Some rules of thumb that I have found useful are this:
If there is only one logical copy of a piece of information, it should be in one document (for example, if you have comments on a post, the simplest method is to embed them in the post)
If you would denormalize data in SQL land into some other table to avoid joins and whatnot, the same behavior applies in document storage: denormalize from one "main" location into copies in other locations. The copies should be thought of as copies, and not origin information, so they can be overwritten with future denormalization actions.
If you have to access one canonical set of data, like a user account, from multiple locations, store references as ObjectId
s in mongodb, then execute a second query for the related document. You must be aware in your application that the second query is not a join, and will not lock both documents to ensure consistency, so there may be inconsistencies in the results.

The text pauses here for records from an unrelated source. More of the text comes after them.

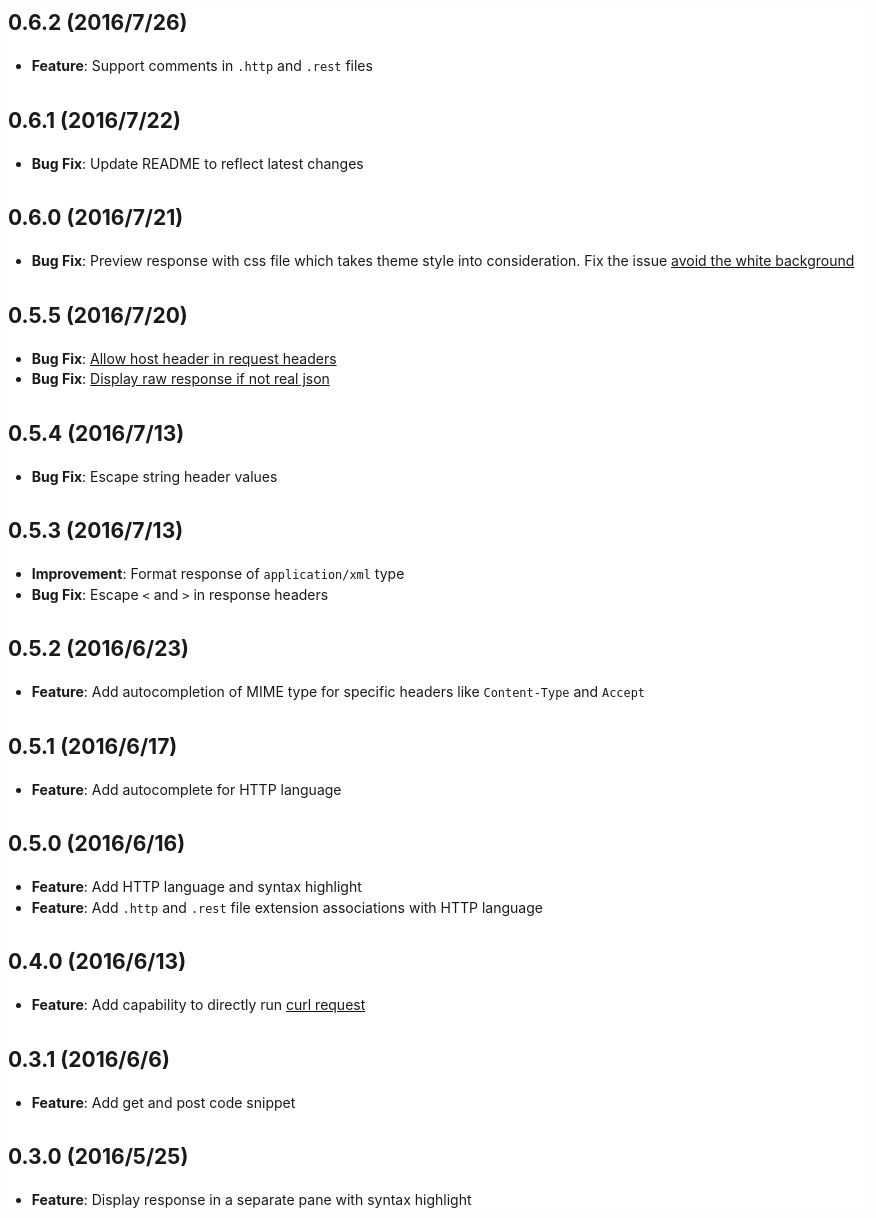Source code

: ## 0.6.2 (2016/7/26)
* __Feature__: Support comments in `.http` and `.rest` files

## 0.6.1 (2016/7/22)
* __Bug Fix__: Update README to reflect latest changes

## 0.6.0 (2016/7/21)
* __Bug Fix__: Preview response with css file which takes theme style into consideration. Fix the issue [avoid the white background](https://github.com/Huachao/vscode-restclient/issues/12)

## 0.5.5 (2016/7/20)
* __Bug Fix__: [Allow host header in request headers](https://github.com/Huachao/vscode-restclient/issues/10)
* __Bug Fix__: [Display raw response if not real json](https://github.com/Huachao/vscode-restclient/issues/14)

## 0.5.4 (2016/7/13)
* __Bug Fix__: Escape string header values

## 0.5.3 (2016/7/13)
* __Improvement__: Format response of `application/xml` type
* __Bug Fix__: Escape `<` and `>` in response headers

## 0.5.2 (2016/6/23)
* __Feature__: Add autocompletion of MIME type for specific headers like `Content-Type` and `Accept`

## 0.5.1 (2016/6/17)
* __Feature__: Add autocomplete for HTTP language

## 0.5.0 (2016/6/16)
* __Feature__: Add HTTP language and syntax highlight
* __Feature__: Add `.http` and `.rest` file extension associations with HTTP language

## 0.4.0 (2016/6/13)
* __Feature__: Add capability to directly run [curl request](https://curl.haxx.se/)

## 0.3.1 (2016/6/6)
* __Feature__: Add get and post code snippet

## 0.3.0 (2016/5/25)
* __Feature__: Display response in a separate pane with syntax highlight
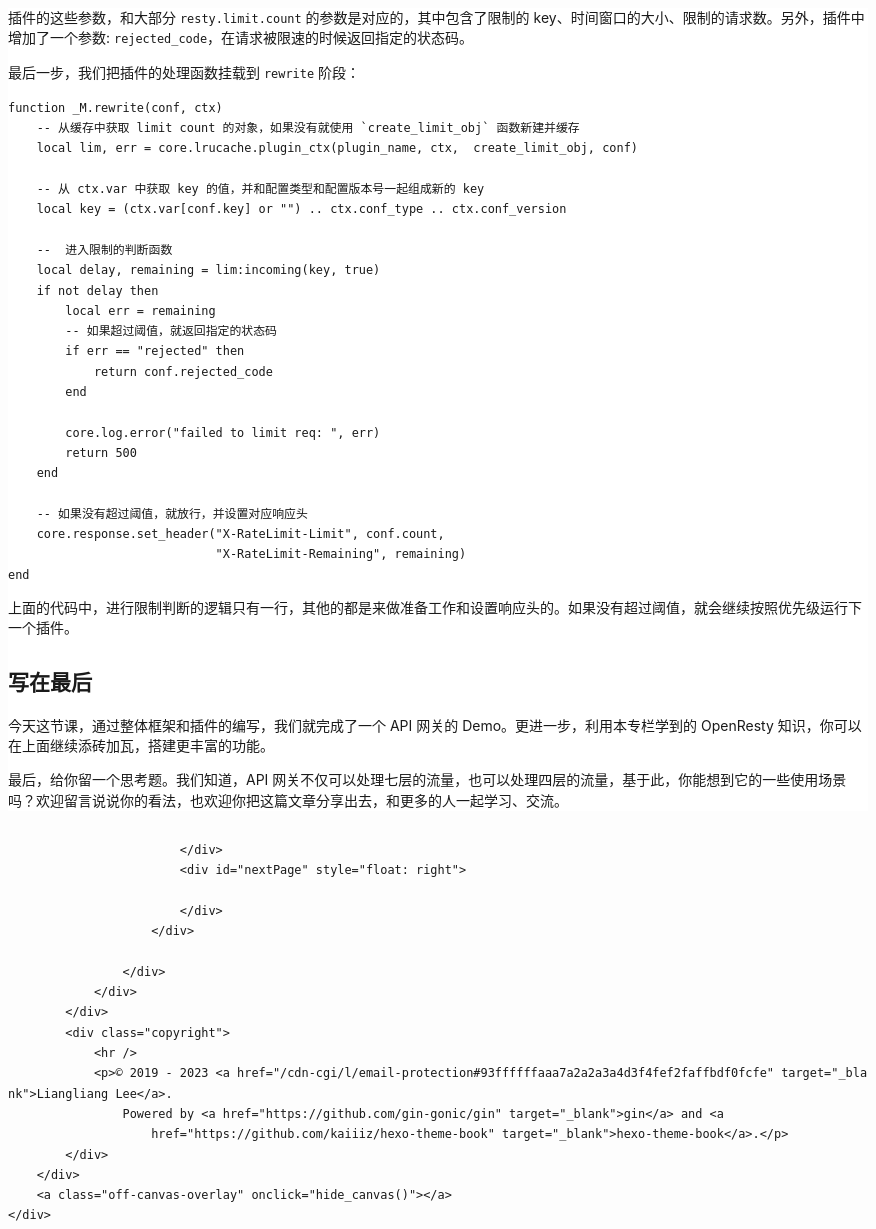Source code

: <p>插件的这些参数，和大部分 <code>resty.limit.count</code> 的参数是对应的，其中包含了限制的 key、时间窗口的大小、限制的请求数。另外，插件中增加了一个参数: <code>rejected_code</code>，在请求被限速的时候返回指定的状态码。</p>

<p>最后一步，我们把插件的处理函数挂载到 <code>rewrite</code> 阶段：</p>

<pre><code>function _M.rewrite(conf, ctx)
    -- 从缓存中获取 limit count 的对象，如果没有就使用 `create_limit_obj` 函数新建并缓存 
    local lim, err = core.lrucache.plugin_ctx(plugin_name, ctx,  create_limit_obj, conf)

    -- 从 ctx.var 中获取 key 的值，并和配置类型和配置版本号一起组成新的 key 
    local key = (ctx.var[conf.key] or &quot;&quot;) .. ctx.conf_type .. ctx.conf_version

    --  进入限制的判断函数
    local delay, remaining = lim:incoming(key, true)
    if not delay then
        local err = remaining
        -- 如果超过阈值，就返回指定的状态码 
        if err == &quot;rejected&quot; then
            return conf.rejected_code
        end

        core.log.error(&quot;failed to limit req: &quot;, err)
        return 500
    end

    -- 如果没有超过阈值，就放行，并设置对应响应头 
    core.response.set_header(&quot;X-RateLimit-Limit&quot;, conf.count,
                             &quot;X-RateLimit-Remaining&quot;, remaining)
end
</code></pre>

<p>上面的代码中，进行限制判断的逻辑只有一行，其他的都是来做准备工作和设置响应头的。如果没有超过阈值，就会继续按照优先级运行下一个插件。</p>

<h2 id="写在最后">写在最后</h2>

<p>今天这节课，通过整体框架和插件的编写，我们就完成了一个 API 网关的 Demo。更进一步，利用本专栏学到的 OpenResty 知识，你可以在上面继续添砖加瓦，搭建更丰富的功能。</p>

<p>最后，给你留一个思考题。我们知道，API 网关不仅可以处理七层的流量，也可以处理四层的流量，基于此，你能想到它的一些使用场景吗？欢迎留言说说你的看法，也欢迎你把这篇文章分享出去，和更多的人一起学习、交流。</p>
</div>
                        </div>
                        <div>
                            <div id="prePage" style="float: left">

                            </div>
                            <div id="nextPage" style="float: right">

                            </div>
                        </div>

                    </div>
                </div>
            </div>
            <div class="copyright">
                <hr />
                <p>© 2019 - 2023 <a href="/cdn-cgi/l/email-protection#93ffffffaaa7a2a2a3a4d3f4fef2faffbdf0fcfe" target="_blank">Liangliang Lee</a>.
                    Powered by <a href="https://github.com/gin-gonic/gin" target="_blank">gin</a> and <a
                        href="https://github.com/kaiiiz/hexo-theme-book" target="_blank">hexo-theme-book</a>.</p>
            </div>
        </div>
        <a class="off-canvas-overlay" onclick="hide_canvas()"></a>
    </div>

Essentially, you should think of your database as consistent at the document level. Any query of related documents may be inconsistent, so if you need consistency, you can denormalize that data into one document.
If you need the user account to be exactly consistent with your comments, you will have to copy the relevant information next to your comments at the same time that you write the comments into the document. This means you have to think about consistency at the application level, all the time. If not, as I suspect is the case, just issue another query for the user.
If you are concerned about performance in querying for data on all of the users that participate in your page, I would recommend copying over some data from the user account next to the comment, but only read from this copy - you should write to your original user accounts.
That's all that comes to mind for now, but I may edit as things occur to me :)